L’utilisation du vélo dans les déplacements urbains augmente fortement dans notre pays et il devient un moyen de déplacement efficace et incontournable. Un nombre croissant de collectivités locales
l’ont bien compris et renforcent aménagements et politiques cyclables. Les nouvelles mesures réglementaires pour créer des zones de circulation apaisée (décret du 30 juillet 2008), témoignent que
la prise en compte par l’Etat, du cycliste, s’améliore.
La bicyclette n’est pas un mode de déplacement dangereux Contrairement à des idées fausses trop souvent reprises la bicyclette est un mode de déplacement qui n’est pas dangereux, même si cyclistes et piétons sont
plus vulnérables dans le trafic. En 2007 la baisse du nombre de cyclistes tués est de 21,5% par rapport à 2006 (passant de 182 à 142), et représente la plus forte amélioration de tous
les modes de déplacements. Par rapport à 2000, la baisse est de 48%. Quant au nombre de cyclistes blessés, il reste stable, autour de 4500 personnes par an depuis 2005 et pourtant, les
déplacements à vélo ont augmenté, stimulés par le développement des vélos en libre-service.

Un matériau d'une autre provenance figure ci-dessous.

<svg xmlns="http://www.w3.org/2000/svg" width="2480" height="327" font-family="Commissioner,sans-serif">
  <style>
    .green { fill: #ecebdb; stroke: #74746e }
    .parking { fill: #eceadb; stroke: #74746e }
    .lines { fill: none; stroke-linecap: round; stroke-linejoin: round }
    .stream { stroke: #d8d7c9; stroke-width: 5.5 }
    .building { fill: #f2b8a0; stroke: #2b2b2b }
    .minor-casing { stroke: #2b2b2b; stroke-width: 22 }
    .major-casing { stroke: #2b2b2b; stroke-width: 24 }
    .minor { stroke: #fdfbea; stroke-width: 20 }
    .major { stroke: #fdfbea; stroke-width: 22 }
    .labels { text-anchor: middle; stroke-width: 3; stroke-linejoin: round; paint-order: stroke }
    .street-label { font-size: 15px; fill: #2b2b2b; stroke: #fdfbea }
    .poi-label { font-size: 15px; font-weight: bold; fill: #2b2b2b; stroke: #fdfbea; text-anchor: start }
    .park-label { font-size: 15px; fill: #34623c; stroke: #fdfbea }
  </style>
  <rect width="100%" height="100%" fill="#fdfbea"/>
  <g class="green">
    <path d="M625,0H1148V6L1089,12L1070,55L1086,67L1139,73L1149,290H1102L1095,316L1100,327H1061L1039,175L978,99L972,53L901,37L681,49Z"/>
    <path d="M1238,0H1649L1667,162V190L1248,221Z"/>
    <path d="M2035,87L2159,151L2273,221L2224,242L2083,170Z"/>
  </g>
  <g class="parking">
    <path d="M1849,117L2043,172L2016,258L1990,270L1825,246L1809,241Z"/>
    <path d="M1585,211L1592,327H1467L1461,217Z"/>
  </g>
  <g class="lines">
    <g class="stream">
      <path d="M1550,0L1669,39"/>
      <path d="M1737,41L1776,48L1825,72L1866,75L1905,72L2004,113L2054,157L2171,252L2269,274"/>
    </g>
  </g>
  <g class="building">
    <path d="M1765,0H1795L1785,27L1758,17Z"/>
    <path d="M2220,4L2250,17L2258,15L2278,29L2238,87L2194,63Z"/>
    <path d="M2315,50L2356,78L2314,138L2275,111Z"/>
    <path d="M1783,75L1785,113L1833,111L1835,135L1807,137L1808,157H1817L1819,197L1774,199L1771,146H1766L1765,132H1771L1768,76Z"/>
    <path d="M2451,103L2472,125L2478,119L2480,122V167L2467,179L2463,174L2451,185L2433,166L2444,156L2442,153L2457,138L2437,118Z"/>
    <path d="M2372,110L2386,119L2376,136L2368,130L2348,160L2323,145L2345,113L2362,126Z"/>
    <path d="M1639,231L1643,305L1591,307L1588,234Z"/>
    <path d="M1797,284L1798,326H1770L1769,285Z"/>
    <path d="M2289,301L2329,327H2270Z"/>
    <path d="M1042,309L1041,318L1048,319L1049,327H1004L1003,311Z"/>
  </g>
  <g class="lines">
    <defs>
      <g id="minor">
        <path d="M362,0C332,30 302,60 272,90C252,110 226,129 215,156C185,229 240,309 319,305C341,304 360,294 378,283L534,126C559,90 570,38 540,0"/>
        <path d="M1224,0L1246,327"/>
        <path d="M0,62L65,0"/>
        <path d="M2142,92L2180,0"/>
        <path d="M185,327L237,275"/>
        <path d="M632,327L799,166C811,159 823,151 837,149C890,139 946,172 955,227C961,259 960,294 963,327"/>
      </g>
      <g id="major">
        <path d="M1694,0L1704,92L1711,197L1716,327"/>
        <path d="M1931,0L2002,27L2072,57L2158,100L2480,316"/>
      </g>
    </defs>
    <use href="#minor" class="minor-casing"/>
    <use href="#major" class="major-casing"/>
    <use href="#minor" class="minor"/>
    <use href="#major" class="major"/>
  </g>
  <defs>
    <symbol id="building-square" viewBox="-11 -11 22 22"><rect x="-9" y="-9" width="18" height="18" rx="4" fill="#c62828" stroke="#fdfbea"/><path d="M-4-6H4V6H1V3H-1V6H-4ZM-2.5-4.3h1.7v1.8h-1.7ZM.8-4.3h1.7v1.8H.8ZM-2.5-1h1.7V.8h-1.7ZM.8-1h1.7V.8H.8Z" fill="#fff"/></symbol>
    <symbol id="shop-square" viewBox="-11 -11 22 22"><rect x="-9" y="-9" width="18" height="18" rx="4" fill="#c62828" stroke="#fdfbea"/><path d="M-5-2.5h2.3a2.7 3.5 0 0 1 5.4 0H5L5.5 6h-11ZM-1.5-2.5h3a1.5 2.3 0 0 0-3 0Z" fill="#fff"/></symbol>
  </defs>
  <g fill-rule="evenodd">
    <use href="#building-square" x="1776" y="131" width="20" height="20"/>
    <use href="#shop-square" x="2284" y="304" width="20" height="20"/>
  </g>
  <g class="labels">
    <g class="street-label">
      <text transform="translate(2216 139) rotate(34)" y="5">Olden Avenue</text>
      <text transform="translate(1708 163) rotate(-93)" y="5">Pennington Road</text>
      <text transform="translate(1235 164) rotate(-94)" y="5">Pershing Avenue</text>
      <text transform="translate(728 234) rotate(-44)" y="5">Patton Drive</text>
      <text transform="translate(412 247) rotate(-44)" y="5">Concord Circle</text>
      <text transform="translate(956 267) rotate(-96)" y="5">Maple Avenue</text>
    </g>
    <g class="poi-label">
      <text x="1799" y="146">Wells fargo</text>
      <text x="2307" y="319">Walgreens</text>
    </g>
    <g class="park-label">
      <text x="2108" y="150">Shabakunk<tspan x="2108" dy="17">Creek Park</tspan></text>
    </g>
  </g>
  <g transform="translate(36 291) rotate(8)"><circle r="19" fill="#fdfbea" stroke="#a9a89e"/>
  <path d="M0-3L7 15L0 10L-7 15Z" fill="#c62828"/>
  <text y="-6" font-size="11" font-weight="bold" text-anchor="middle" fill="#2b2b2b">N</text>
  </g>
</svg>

Rouler à vélo en sécurité Pour protéger les enfants et les
jeunes de nombreuses initiatives ont lieu pour que les cyclistes apprennent à rouler en sécurité. Mais pourquoi attribuer au vélo les accidents de jeunes, alors qu’ils se produisent surtout en
voiture et en deux roues motorisés ? En 2007, sur 364 jeunes de moins de 18 ans décédés suite à un accident de la route, 155 l’ont été en voiture, 122 en deux-roues à moteur 51 à pied et
seulement 17 à bicyclette (source : ONISR Bilan 2007). Il faut le dire aux jeunes, à leurs parents et aux adultes : se déplacer à vélo n’est pas dangereux si le cycliste prend bien sa place et
surtout si les véhicules motorisés roulent moins vite et intègrent dans leur comportement que la voirie est faite pour tous. Baisser la vitesse des voitures en ville est une nécessité. Le risque du
vélo est créé par les véhicules à moteur : éduquons leurs conducteurs.